(DATASET EXCERPTS Opens)

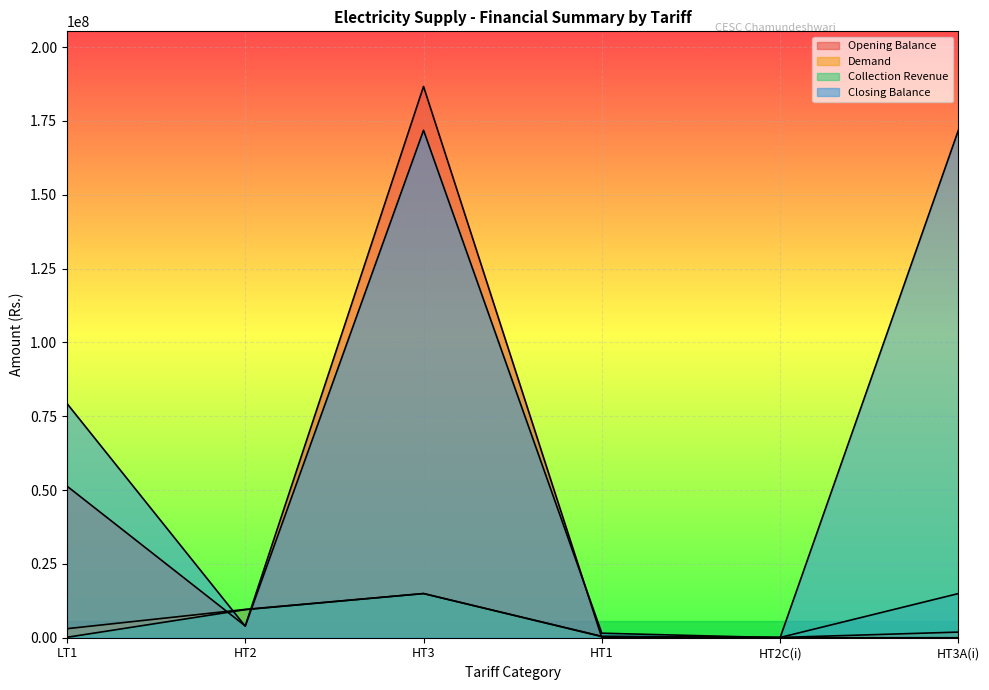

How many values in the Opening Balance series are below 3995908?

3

(DATASET EXCERPTS Closes)
(DATASET EXCERPTS Opens)

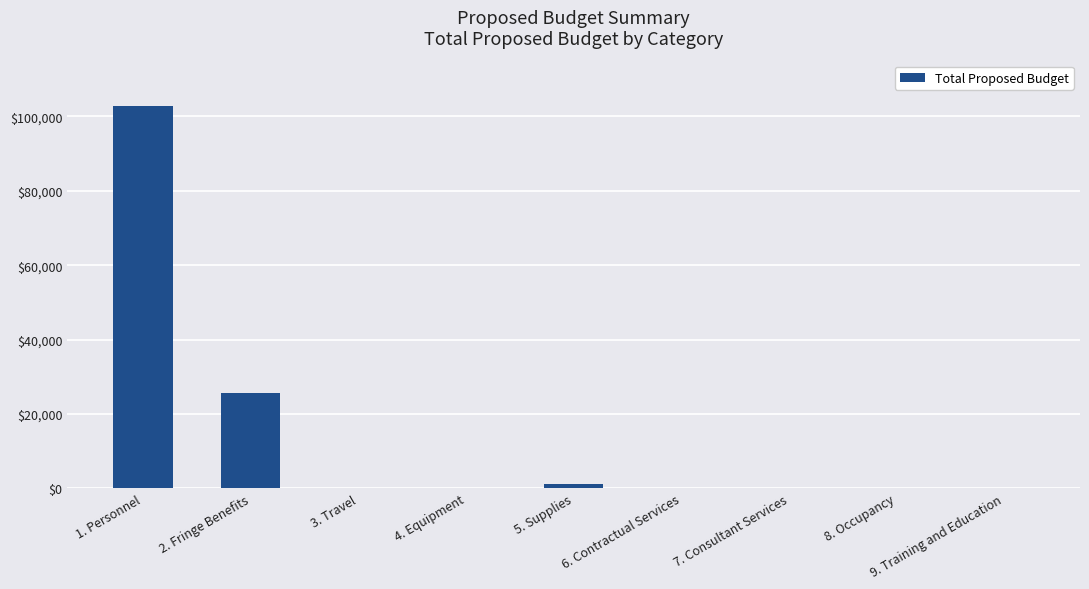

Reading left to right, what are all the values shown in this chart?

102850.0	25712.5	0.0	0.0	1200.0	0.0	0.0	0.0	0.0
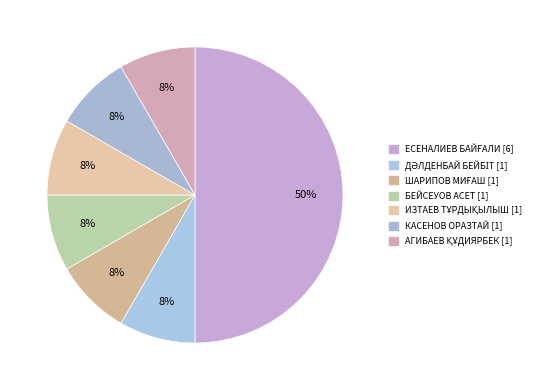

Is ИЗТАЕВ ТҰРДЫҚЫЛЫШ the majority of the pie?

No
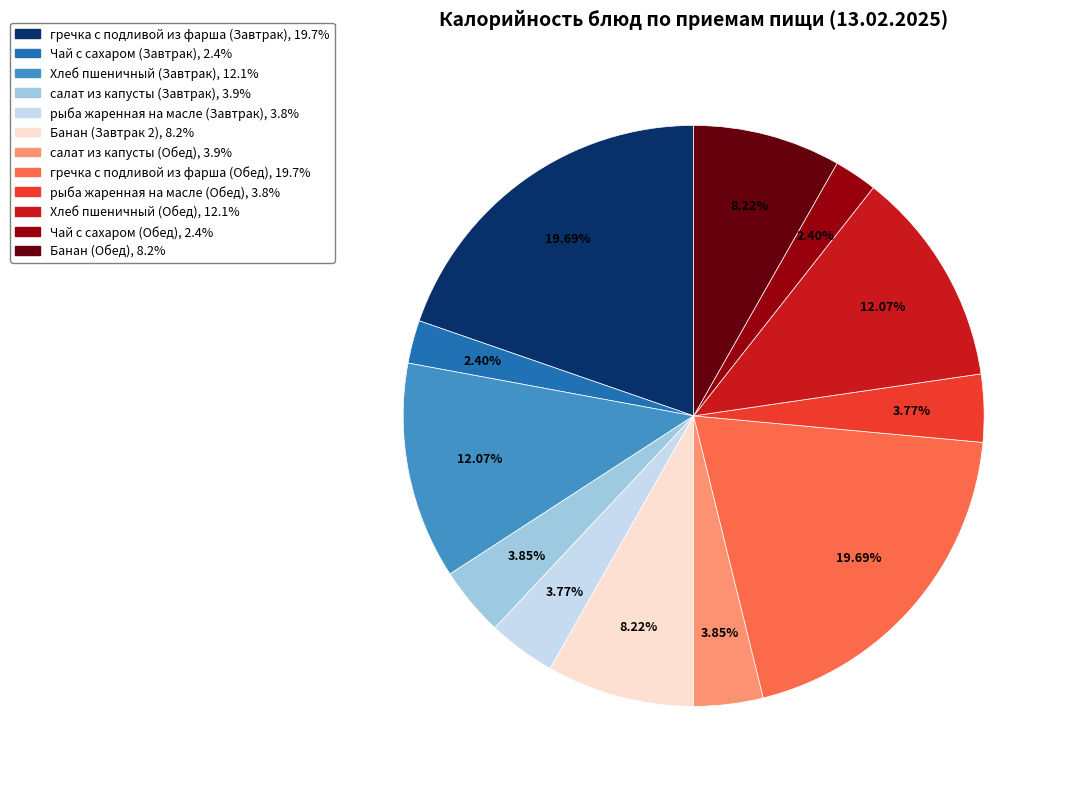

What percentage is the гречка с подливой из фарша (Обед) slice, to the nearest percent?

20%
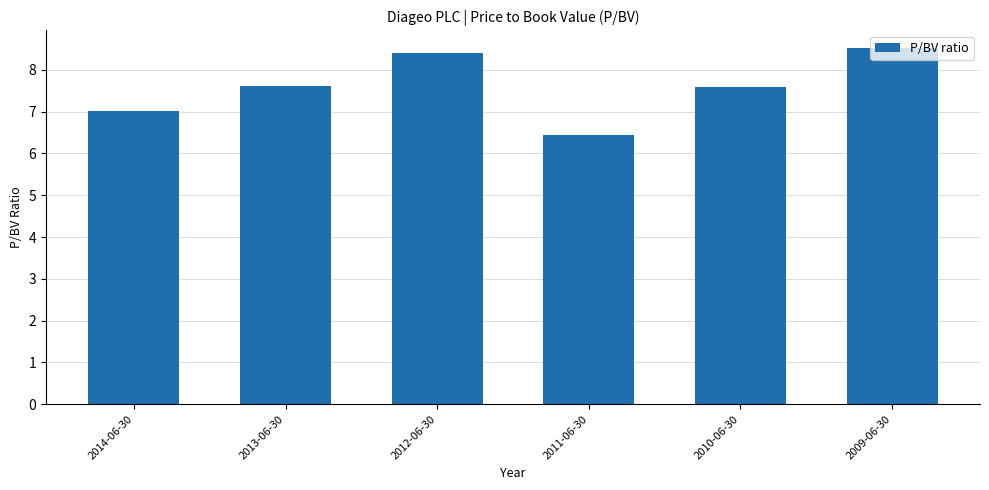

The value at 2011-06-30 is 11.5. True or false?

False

(DATASET EXCERPTS Closes)

**PROBLEM TO SOLVE**
Report each line of the items above that contains the word "values".

**ANSWER BOX**
How many values in the Opening Balance series are below 3995908?
Reading left to right, what are all the values shown in this chart?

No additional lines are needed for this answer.